» TO DO:
Copy everything from "Right, okay. This" down to "by.  Then things changed." in the passage about how the novel began, substituting "mirror" for "window".

» PASSAGE PROVIDED:
When I started Rise of a Queen it was one of many ideas scribbled down on notebook paper that lay around my desk.  Some I had gotten quite far, other’s not so much.  I spent endless nights researching about many things, the most interesting ones were of a run down state mental institution and all the things they considered treatment.  There was so much to write about regarding that.  Maybe I will pick it up again, who knows. If you know anything about my writing style it was right up my ally.  Those nights kept me awake.  But I’m veering again.

Right, okay. This book.  It really did start with chapter one.  Only chapter one.  Can I say cheesy when I say it came to me in a dream?  Yeah I dream interesting things, you can ask anyone who’s been around when I’ve woken up screaming or running from my night terrors.  Good times.  My imagery of Tessa was so clear.  It was easy to close my eyes and see such a young, beautiful, torn woman/vampire look out sitting on a nice pallet in front of a huge window at all the things she was missing while realizing how special she was.  It’s original name was Vampire Realm.  Just that, nothing else. Then I put it down.  Life happened and it happened hard and fast.  Years passed by.  Then things changed.  

I met a new friend. He convinced me that I MUST pick it back up and work on it and work hard.  Literally a muse (nothing more but a very dear friend), but will remain nameless.  He poked and prodded and helped me along the way as everything flowed back to me and I fell into the novel, immersing into the character herself.  With many ideas thrown back and forth it was getting done.   It was getting done so much I realized that I had more to say that I had to push it down to one novel realizing there was so much that it equaled three novels, each one full of so many personal stories it became its own spider web of connections, betrayal, deceit  dark history, love, (yeah I know, I’m a big un-romantic kinda girl) loss, and growth. Everything was needed and had its place.  That is how it became Rise of a Queen because it is about Tessa’s growth while not ignoring the other characters that will be important in the next novels of the series.  There might be enough to do a prequel about Greco’s past, but we’ll get to that if I can.  

Chapter Five was the last one I wrote, although I had the notes ready for it.  It was hard to find a way to do it tastefully and correctly.  I needed it to be so emotional, sad, upsetting all at once.  Never meant to be something taken lightly, because it is not a light subject.  I probably rewrote it 100 times.  So many pieces of wrinkled papers surrounded my desk you could dive into it like a pile of leaves.

» RECORDED DATA:
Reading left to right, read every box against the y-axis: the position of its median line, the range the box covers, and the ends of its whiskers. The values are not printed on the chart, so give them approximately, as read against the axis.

» ANSWER SECTION:
Right, okay. This book.  It really did start with chapter one.  Only chapter one.  Can I say cheesy when I say it came to me in a dream?  Yeah I dream interesting things, you can ask anyone who’s been around when I’ve woken up screaming or running from my night terrors.  Good times.  My imagery of Tessa was so clear.  It was easy to close my eyes and see such a young, beautiful, torn woman/vampire look out sitting on a nice pallet in front of a huge mirror at all the things she was missing while realizing how special she was.  It’s original name was Vampire Realm.  Just that, nothing else. Then I put it down.  Life happened and it happened hard and fast.  Years passed by.  Then things changed.